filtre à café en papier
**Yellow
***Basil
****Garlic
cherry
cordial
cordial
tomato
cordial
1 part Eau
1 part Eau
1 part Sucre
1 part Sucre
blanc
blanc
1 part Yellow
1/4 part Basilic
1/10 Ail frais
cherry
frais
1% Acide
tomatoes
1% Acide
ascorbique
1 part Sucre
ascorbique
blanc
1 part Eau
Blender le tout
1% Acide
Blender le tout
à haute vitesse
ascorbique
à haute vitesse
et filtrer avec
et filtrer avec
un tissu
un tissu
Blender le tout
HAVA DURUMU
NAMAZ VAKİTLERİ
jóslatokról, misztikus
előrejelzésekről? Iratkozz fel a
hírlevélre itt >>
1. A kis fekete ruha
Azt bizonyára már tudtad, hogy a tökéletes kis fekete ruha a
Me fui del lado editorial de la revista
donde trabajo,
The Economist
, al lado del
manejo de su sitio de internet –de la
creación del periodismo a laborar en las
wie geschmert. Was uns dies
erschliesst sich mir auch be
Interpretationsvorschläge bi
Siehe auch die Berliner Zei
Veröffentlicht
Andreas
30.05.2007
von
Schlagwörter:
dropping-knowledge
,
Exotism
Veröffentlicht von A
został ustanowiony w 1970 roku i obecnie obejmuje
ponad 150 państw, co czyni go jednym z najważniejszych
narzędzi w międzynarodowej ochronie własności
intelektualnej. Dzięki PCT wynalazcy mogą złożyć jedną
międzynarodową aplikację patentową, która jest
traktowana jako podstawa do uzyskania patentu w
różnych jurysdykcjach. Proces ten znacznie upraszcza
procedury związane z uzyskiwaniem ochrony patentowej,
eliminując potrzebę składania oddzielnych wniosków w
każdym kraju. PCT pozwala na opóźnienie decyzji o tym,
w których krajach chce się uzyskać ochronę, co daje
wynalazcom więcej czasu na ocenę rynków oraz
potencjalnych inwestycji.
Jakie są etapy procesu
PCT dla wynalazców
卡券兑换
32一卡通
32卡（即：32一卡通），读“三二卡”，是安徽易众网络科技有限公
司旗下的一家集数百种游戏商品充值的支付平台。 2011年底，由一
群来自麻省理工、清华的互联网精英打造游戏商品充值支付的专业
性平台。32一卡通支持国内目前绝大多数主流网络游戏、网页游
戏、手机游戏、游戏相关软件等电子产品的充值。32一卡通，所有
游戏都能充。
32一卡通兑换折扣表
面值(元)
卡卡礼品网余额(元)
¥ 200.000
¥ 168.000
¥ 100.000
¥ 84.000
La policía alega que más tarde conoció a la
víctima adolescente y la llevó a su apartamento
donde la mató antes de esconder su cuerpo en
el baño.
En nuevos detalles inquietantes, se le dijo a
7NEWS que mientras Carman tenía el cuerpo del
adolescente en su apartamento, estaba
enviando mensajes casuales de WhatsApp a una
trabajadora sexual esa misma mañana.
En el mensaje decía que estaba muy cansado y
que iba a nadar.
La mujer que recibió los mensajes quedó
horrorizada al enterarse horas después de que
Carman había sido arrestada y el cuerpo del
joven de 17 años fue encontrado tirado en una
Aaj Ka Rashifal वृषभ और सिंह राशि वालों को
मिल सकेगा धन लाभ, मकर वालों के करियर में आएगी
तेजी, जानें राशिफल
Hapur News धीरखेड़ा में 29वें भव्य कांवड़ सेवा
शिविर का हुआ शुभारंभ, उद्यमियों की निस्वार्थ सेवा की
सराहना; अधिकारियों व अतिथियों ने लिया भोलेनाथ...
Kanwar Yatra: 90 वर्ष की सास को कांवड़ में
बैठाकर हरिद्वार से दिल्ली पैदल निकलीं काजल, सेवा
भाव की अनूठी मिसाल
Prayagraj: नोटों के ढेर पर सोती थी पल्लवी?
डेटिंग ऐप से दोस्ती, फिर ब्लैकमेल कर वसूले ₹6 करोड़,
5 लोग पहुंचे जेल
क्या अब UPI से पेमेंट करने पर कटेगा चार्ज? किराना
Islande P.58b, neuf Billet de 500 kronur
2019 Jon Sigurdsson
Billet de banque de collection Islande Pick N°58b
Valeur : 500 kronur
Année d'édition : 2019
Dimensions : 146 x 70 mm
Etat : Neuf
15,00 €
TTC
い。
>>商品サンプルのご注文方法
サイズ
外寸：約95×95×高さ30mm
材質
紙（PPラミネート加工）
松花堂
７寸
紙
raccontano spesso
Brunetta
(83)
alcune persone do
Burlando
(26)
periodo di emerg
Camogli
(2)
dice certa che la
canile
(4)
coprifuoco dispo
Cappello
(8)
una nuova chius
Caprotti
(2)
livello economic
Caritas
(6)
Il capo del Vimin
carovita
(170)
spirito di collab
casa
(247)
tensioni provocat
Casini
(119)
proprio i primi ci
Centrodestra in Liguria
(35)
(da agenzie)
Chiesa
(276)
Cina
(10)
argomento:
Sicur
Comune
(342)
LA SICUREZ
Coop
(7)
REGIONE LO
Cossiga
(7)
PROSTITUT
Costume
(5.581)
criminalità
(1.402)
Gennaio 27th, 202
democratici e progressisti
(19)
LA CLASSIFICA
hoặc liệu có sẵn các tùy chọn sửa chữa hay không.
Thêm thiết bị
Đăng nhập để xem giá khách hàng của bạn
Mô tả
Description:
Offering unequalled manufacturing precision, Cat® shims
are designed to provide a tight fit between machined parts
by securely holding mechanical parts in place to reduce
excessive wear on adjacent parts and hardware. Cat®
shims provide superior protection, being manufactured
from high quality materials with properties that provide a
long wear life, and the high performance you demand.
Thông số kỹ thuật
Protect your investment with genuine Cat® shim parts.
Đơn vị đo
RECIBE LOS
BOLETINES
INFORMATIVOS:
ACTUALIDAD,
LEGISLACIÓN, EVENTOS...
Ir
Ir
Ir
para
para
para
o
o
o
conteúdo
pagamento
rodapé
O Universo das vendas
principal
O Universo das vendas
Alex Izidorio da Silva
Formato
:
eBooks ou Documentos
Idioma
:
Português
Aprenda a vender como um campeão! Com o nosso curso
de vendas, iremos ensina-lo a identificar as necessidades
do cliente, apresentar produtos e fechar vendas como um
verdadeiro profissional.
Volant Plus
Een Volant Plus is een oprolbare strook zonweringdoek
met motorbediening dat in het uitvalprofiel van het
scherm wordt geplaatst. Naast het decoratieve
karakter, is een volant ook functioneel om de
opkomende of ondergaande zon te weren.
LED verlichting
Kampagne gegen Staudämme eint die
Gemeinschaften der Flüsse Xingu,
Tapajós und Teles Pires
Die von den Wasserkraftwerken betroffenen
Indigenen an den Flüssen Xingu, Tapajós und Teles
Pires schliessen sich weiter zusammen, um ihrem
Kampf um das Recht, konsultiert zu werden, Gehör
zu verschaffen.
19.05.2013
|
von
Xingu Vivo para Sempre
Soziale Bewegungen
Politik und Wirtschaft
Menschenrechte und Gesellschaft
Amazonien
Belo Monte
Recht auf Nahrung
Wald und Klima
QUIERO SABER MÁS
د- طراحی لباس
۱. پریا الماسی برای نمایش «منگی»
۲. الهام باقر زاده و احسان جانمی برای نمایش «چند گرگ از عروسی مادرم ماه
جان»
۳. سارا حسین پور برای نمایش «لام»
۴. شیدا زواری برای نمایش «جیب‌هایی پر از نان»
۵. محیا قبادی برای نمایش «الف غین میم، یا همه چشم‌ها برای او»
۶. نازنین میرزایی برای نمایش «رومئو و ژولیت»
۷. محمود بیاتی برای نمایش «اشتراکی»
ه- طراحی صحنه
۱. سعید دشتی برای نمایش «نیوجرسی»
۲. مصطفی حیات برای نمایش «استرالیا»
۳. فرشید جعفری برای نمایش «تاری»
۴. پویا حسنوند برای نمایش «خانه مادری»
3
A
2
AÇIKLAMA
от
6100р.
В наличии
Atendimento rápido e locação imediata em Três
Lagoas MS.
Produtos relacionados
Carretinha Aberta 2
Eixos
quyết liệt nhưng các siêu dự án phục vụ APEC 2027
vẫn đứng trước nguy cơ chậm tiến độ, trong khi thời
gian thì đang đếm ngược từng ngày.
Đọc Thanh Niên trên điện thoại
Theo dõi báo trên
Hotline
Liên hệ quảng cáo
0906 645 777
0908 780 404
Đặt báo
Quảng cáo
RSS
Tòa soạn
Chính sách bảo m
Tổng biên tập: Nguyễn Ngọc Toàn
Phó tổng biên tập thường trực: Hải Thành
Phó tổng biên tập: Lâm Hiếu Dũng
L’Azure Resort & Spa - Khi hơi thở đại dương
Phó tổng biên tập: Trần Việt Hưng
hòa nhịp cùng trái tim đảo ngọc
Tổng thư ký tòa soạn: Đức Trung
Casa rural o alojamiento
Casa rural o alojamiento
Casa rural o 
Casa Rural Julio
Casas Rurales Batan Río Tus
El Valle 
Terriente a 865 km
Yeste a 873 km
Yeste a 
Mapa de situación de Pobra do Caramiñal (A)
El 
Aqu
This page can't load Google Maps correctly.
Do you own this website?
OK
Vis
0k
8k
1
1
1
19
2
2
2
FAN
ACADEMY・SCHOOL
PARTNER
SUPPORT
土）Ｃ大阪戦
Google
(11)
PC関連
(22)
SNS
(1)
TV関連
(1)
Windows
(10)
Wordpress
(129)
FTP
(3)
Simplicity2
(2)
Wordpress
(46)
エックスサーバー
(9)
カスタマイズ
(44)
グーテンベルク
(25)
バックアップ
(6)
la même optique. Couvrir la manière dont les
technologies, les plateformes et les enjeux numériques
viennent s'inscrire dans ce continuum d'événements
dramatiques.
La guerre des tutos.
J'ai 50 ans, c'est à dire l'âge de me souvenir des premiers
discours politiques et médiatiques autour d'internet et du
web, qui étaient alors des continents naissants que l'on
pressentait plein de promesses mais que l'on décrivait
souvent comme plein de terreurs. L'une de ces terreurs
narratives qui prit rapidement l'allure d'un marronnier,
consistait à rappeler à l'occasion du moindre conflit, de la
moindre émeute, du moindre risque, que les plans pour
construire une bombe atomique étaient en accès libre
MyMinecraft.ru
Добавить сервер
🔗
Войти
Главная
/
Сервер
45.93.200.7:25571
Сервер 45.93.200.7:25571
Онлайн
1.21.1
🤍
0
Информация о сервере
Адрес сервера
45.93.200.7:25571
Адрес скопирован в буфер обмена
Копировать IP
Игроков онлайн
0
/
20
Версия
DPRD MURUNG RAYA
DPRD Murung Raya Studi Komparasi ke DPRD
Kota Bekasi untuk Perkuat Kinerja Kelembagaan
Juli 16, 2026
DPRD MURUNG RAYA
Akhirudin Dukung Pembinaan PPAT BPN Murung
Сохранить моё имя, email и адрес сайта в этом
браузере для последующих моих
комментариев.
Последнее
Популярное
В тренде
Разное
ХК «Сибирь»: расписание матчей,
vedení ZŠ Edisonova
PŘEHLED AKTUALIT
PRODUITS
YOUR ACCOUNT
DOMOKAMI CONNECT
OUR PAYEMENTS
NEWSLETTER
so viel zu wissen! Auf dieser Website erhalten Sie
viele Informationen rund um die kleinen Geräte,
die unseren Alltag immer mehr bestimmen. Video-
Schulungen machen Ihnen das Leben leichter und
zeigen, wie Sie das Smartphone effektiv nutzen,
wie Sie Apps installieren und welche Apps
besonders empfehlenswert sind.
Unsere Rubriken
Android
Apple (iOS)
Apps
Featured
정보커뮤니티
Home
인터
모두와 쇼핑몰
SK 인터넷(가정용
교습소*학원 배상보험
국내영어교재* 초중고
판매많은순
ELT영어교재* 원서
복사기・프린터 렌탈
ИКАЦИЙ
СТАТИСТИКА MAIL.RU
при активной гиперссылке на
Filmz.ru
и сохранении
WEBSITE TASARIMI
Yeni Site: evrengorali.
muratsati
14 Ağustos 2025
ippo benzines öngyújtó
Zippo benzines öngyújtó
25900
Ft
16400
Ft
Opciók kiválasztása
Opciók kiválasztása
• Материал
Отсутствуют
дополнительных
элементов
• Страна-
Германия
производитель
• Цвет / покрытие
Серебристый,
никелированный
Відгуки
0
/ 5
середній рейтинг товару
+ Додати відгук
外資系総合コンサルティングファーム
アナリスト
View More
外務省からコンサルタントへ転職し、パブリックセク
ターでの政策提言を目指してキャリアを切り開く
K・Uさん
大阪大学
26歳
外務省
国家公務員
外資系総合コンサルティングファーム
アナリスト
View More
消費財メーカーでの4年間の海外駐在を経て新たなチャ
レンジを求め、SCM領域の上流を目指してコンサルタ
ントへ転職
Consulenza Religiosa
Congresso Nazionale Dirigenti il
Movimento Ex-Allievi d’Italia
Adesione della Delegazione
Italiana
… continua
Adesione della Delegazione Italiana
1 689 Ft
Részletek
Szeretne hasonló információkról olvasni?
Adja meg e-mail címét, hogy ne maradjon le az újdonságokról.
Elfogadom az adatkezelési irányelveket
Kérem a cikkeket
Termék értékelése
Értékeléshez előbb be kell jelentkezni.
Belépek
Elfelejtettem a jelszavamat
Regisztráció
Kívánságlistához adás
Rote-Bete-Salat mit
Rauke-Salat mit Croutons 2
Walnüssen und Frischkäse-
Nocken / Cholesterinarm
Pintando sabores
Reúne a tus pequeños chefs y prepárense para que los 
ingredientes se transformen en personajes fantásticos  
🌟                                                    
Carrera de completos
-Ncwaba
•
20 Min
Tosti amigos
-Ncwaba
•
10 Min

-- What to do --
Lines holding "hogy" in the material above are to be reported.

-- Task response --
Azt bizonyára már tudtad, hogy a tökéletes kis fekete ruha a
Adja meg e-mail címét, hogy ne maradjon le az újdonságokról.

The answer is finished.